• _EXTRACT PROVIDED_:
'''

Re: Language Identifier List up for comments from A. Vine on 2004-12-15 (www-international@w3.org from October to December 2004)

From: A. Vine <andrea.vine@Sun.COM>
Date: Wed, 15 Dec 2004 15:17:52 -0800
To: www-international@w3.org
Message-id: <41C0C620.1000900@sun.com>

Elizabeth J. Pyatt wrote:

> I do see your point, but I'm not sure what language tag will help in 
> your scenarios.

It's much safer to assume "Simplified Chinese, Mandarin in the PRC" when 
the tag is "zh-cn" than when it's "zh".  I'm talking about existing 
tags, not those that might be interpreted in the future.  Obviously if 
you get "zh-mandarin" or whatever the Mandarin subtag is, it doesn't 
really help (over "zh") for rendering or charset guessing, but it does 
for voice synthesis.

> 
> Currently, I believe that the encoding tag (e.g. "gb5") plus the actual 
> characters tells the browsers what to display with or without a language 
> tag.

The GBn, CNSn, and Big5 encodings give pretty strong hints (though in 
some cases no more definitive than UTF-8).  But UTF-8 doesn't.  You'd 
have to then look at the codepoints used to determine the script, and 
thus the font.

> If you have a page tagged correctly for language BUT forget the 
> encoding tag, you are in trouble generally speaking. 

Yes, although using the language tag along with charset heuristics and 
you can make a fairly accurate guess.

> But if you forget 
> the language tag but include the encoding tag, usually you will get good 
> results visually.

Guessing the language from the charset can be much less accurate if 
you're using UTF-8, or ISO-8859-1 or -15, or several others.  Language 
heuristics take more processing and a larger sample to get reasonable 
accuracy.

> 
>>  I don't know what voice synthesizer to load.  I have to guess or make 
>> assumptions or run some additional heuristics.
> 
> 
> And this is where I think the language tag is most valid. Because of the 
> way the Chinese script (Simple/Traditional) is designed, it may be a bit 
> "language blind" in some cases.
> 
> A speaker in Hong Kong seeing the characters may read it in Cantonese 
> (zh-, but a speaker in Beiging may read it in Mandarin Chinese. You 
> could design a speech synthesizer which reads aloud either depending on 
> user preferences.

True, so long as there are some user prefs available to the synthesizer, 
it could always default to those when in doubt.  User prefs are always a 
good idea.

> This is why I claim that you may be stuck without a 
> specific language code.

It's true, though the more specific, the less of a chance of matching. 
It might be nice to know that the German if spoken through a synthesizer 
is that of the Lauterbach dialect, but if the tag is "de-DE-lauterbach" 
then even though the text is perfectly uderstandable in its written form 
to many other German readers, it won't match someone's "de-DE" language 
preference and so will not be shown.

Andrea

Received on Wednesday, 15 December 2004 23:13:03 UTC

'''

• _ENTRIES SHOWN_:

'''

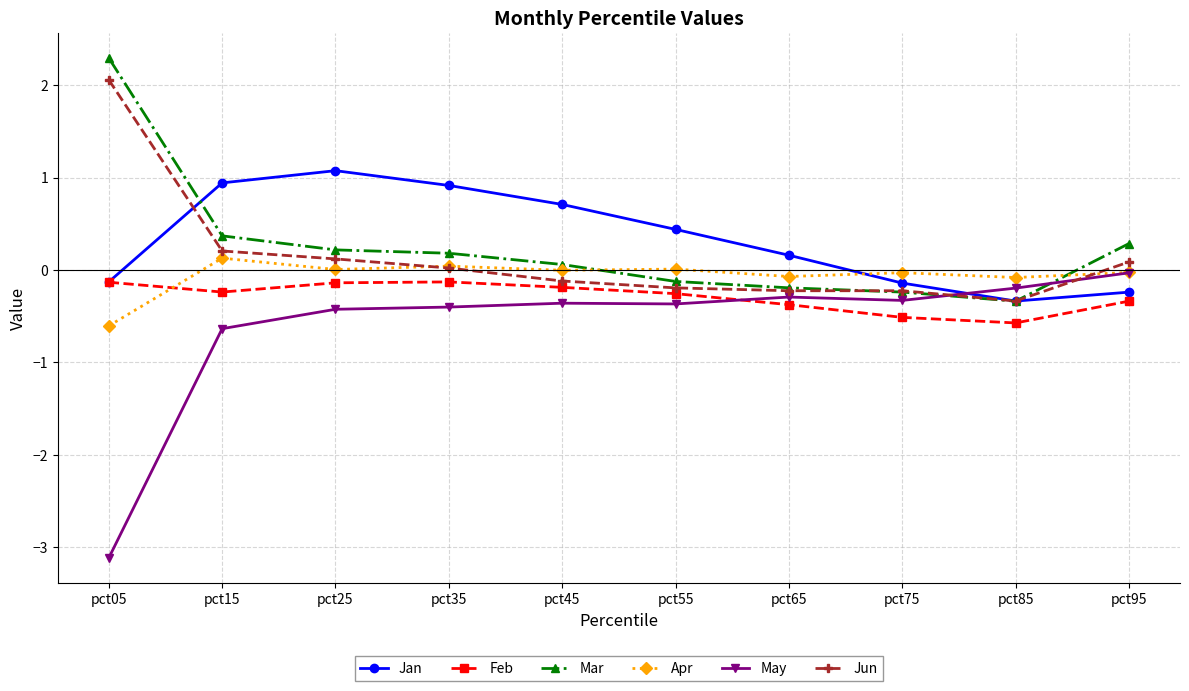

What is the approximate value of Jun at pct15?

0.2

'''
'''

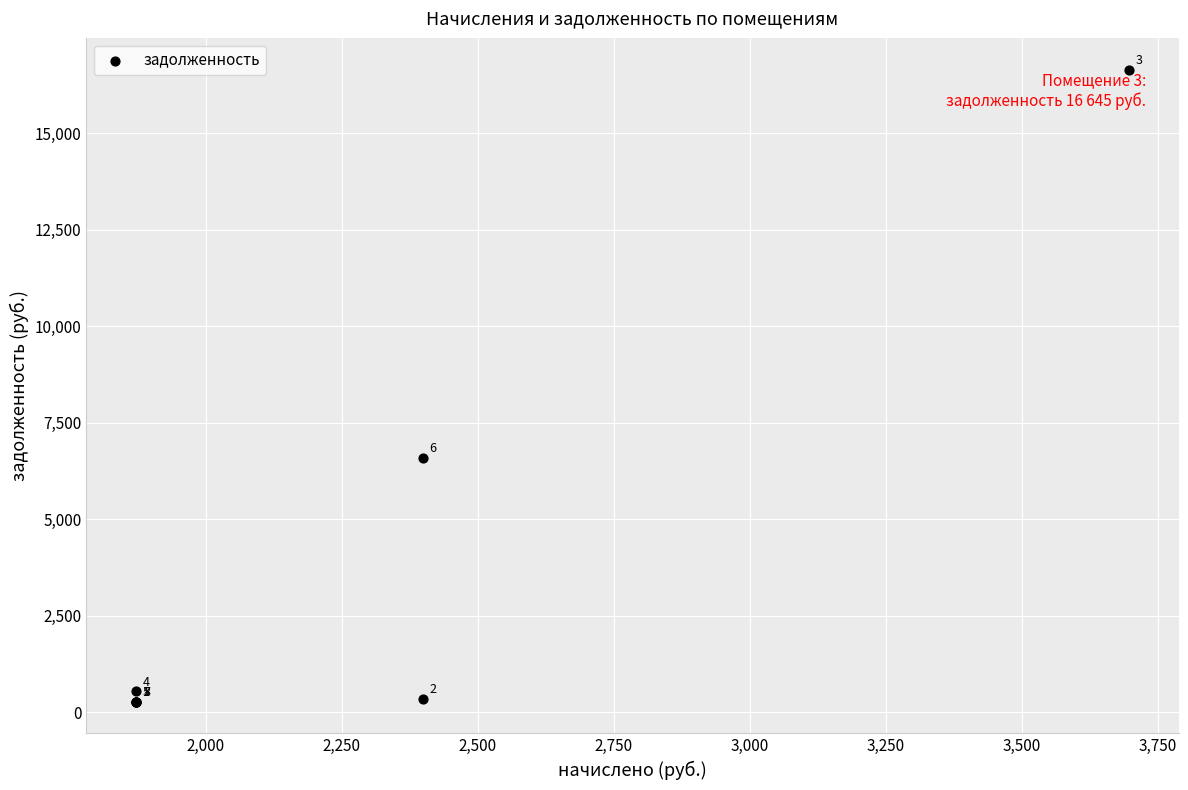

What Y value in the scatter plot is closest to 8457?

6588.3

'''

• _INSTRUCTIONS_:
1. From the mailing-list reply on language tags, list every distinct language tag that appears in quotation marks in Andrea's own lines, not in the quoted passages marked with ">".
2. Does the mailing-list reply on language tags agree with each statement below? Answer yes or no for each, and quote the deciding words.
(a) UTF-8 gives strong hints about the script, as the GBn, CNSn, and Big5 encodings do.
(b) User preferences are always a good idea.
(c) Text tagged "de-DE-lauterbach" will match a reader's "de-DE" language preference.

• _RESPONSE LIST_:
1.
- "zh-cn"
- "zh"
- "zh-mandarin"
- "de-DE-lauterbach"
- "de-DE"

2.
(a) No: "But UTF-8 doesn't."
(b) Yes: "User prefs are always a good idea."
(c) No: "it won't match someone's "de-DE" language preference and so will not be shown."